4.3 Parameter optimization algorithm of RVM based on combined kernel

Parameter optimization problem of RVM based on combined kernel is different from general parameter optimization problem of RVM. λ in the combined kernel function as shown in Eq. (11) and Eq. (12) is also hyperparameter which need to be optimized. The mathematical model of the parameter optimization algorithm proposed in this paper as follows:

$P=\left\{\sigma_{\text {best}}, \lambda_{\text {best}}, \gamma_{\text {best}}\right\}$      (14)

We design the parameter optimization algorithm of RVM with GA and PSO. First, initialize two populations randomly and run GA and PSO respectively based on the two populations to generate next generation population. A population represents many P. Then, choose the better one of the two populations by calculating the individual fitness in each iteration. Use the population which is chosen as input for the next iteration. Where, the update formula of σbest as follows:

$\sigma_{\text {best}}=\left\{\begin{array}{l}

\sigma_{\text {gabest}}, \text {fitness}_{g a} \geq \text {fitness}_{\text {pso}} \\

\sigma_{\text {psobest}}, \text {fitness}_{g a} \leq \text {fitness}_{\text {pso}}

\end{array}\right.$      (15)

The update formulas of γbest and λbest are similar to Eq. (15). Because both GA and PSO optimize parameter with iteration, the parameter optimization algorithm designed by us takes advantages of GA and PSO simultaneously. Input {σbest, λbest, γbest} obtained by updating of σbest, γbest and λbest as parameters of RVM to calculate the accuracy pAccuracy of prediction model. Define pAccuracy as the objective function of the parameter optimization problem. We get:

$\max p_{\text {Accuracy}}=\operatorname{RVM}\left\{\sigma_{\text {best}}, \lambda_{\text {best}}, \gamma_{\text {best}}\right\}$

$\text { s.t. }\left\{\begin{aligned}

2^{\sigma_{\min }} & \leq \sigma_{\text {best}} \leq 2^{\sigma_{\max }} \\

\gamma_{\min } & \leq \gamma_{\text {best}} \leq \gamma_{\max } \\

0 & \leq \lambda_{\text {hest}} \leq 1

\end{aligned}\right.$                                (16)

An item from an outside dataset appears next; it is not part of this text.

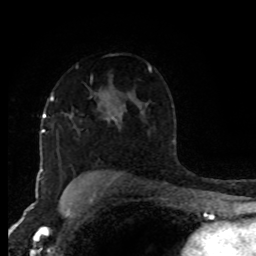
Breast MRI (dynamic contrast-enhanced), one axial slice; position 61 of 80 along the scan axis; cropped to one breast; dynamic contrast-enhanced series, time point 2 of 8 at this slice position (early post-contrast); 1.5 T; TE 4.2 ms, TR 7 ms; 2 mm slice thickness; 256 × 256 image matrix, field of view 170 × 170 mm. Female patient.
Structures marked on this image (semi-automatic segmentation, software-assisted and operator-edited):
- enhancing-tissue mask used for the functional tumour volume (all voxels passing the contrast-enhancement thresholds inside the analysis volume; usually the tumour): bounding box <51,96,53,100> (left, top, right, bottom; pixels)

where, 2σmin and 2σmax mean variation range of σbest. Generally, 2σmin=-8 and 2σmax =8. γmin and γmax mean variation range of γbest. Generally, γmin=0 and γmax=+∞. Terminate iteration of parameter optimization algorithm until the termination condition is met. The termination condition as follows:


\min \left\{\text {fitness}_{g a}, \text {fitness}_{\text {pso}}\right\} \leq \text {fitness}_{\text {min}} \\

\text {or } T \leq T_{\max }

\end{array}$      (17)

where, fitnessmin is minimum fitness (i.e. acceptable minimum error of prediction model). T is times of iteration. Tmax is maximum times of iteration.

4.3.1 Details of GA

For parameter optimization algorithm of RVM, Binary encoding is the most common coding method. GA evaluates each P by fitness function to guide parameter optimization into a good direction. We use mean-square error (MSE) of RVM as fitness function.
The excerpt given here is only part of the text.